Naturellement, la solution aurait été toute autre si lesdites clauses avaient expressément prévu le cas d’une indisponibilité du bien loué consécutive à des restrictions administratives édictées en réponse à une crise sanitaire[13]. Une telle précision rédactionnelle, à cette date, aurait néanmoins été plus que visionnaire.
II- La légitime fermeté des juges face à l’obligation de paiement des loyers incombant aux preneurs
Nonobstant sa fermeté, la position de la Haute juridiction nous semble parfaitement fondée en ce qu’elle conforte le principe de la force obligatoire des contrats, consacré par les articles 1103 et 1193 à 1195 du Code civil. Dans son communiqué du 30 juin 2022 susvisé, celle-ci avait d’ailleurs donné le ton, en affirmant que « [l]es mesures prises par les autorités publiques pour lutter contre la propagation de la Covid-19 n’ont pas écarté l’application du droit commun de la relation contractuelle ».
Au demeurant, les commerçants ont pu bénéficier de divers dispositifs d’aide publique (fonds de solidarité, coûts fixes, aide loyers, etc.). Il apparaît dès lors légitime que ceux qui ont profité de ces dispositifs demeurent tenus de payer leurs loyers, sauf à en dénaturer l’essence même.
Du reste, la volonté du législateur n’a jamais été d’exempter les preneurs de leur obligation de paiement des loyers, mais uniquement de les dispenser de toute sanction en cas de retard de paiement. Ainsi que l’affirme le Professeur Louis THIBIERGE, « [d]ispenser les preneurs de leur obligation de loyer pour une cause qui n’est pas imputable aux bailleurs rev[iendr]ait à déshabiller Pierre pour habiller Paul »[14]. Cela reviendrait en effet à faire peser la charge financière sur les épaules des bailleurs, pour une situation à laquelle ces derniers sont foncièrement étrangers.
In fine, le seul point sur lequel la Cour de cassation ne s’est pas encore prononcée demeure celui de l’imprévision, strictement encadré par l’article 1195 du Code civil. Autant dire que les arrêts à venir de la Haute juridiction sont, à cet égard, particulièrement attendus.
[1] Cass. civ. 3e, 30 juin 2022, n°21-19.889, 21-20.127 et 21-20.190.
[2] Cour de cassation, « Baux commerciaux et état d’urgence sanitaire », communiqué de presse, 30 juin 2022.
[3] C. civ., art. 1219 et 1220.
[4] C. civ., art. 1218. Argument développé par le preneur dans : Cass. civ. 3e, 30 juin 2022, n°21-20.190.

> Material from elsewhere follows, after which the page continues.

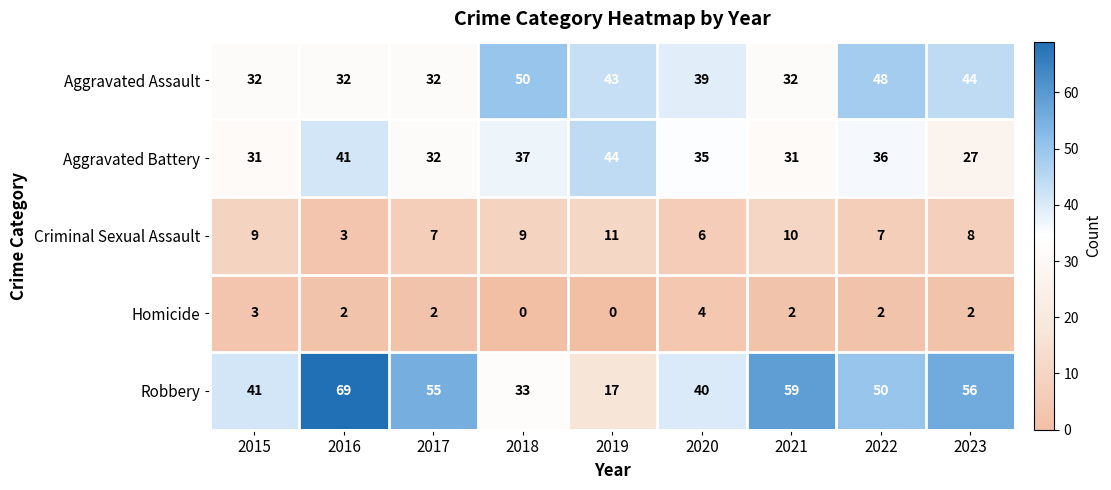

What is the average value of the Aggravated Battery series?

35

[5] C. civ., art. 1104. Argument développé par le preneur dans : Cass. civ. 3e, 30 juin 2022, n°21-20.190.
[6] C. civ., art. 1719.
[7] C. civ., art. 1722.
[8] CPC, art. 835, al. 2.
[9] V. not. : Cass. civ. 3e, 30 juin 2022, n°21-20.190.
[10] Cass. civ. 3e, 11 avril 2019, n°18-12.076 ; Cass. civ. 3e, 15 décembre 2021, n°20-14.423. V. DESHAYES (O.), GENICON (T.) et LAITHIER (Y.-M.), « Les dettes de loyers commerciaux en période Covid-19 : à propos d’une jurisprudence de crise », La semaine juridique entreprise et affaires, n°46, 17 novembre 2022, 1376, §28.
[11] Argument développé par le preneur dans : Cass. civ. 3e, 30 juin 2022, n°21-20.190.
[12] « […] la cour d’appel, qui n’a pas interprété le contrat » (2e espèce) ou « sans interpréter le contrat » (1re espèce). V. ANDJECHAIRI-TRIBILLAC (S.), « Covid-19 : la Cour de cassation réaffirme le paiement des loyers ! », Dalloz actualité, 14 décembre 2022.
[13] AUDINOT (V.), « Confirmation de sa position par la Cour de cassation sur le sort des loyers Covid », 5 décembre 2022, village-justice.com.
[14] Page LinkedIn du Pr. Louis THIBIERGE.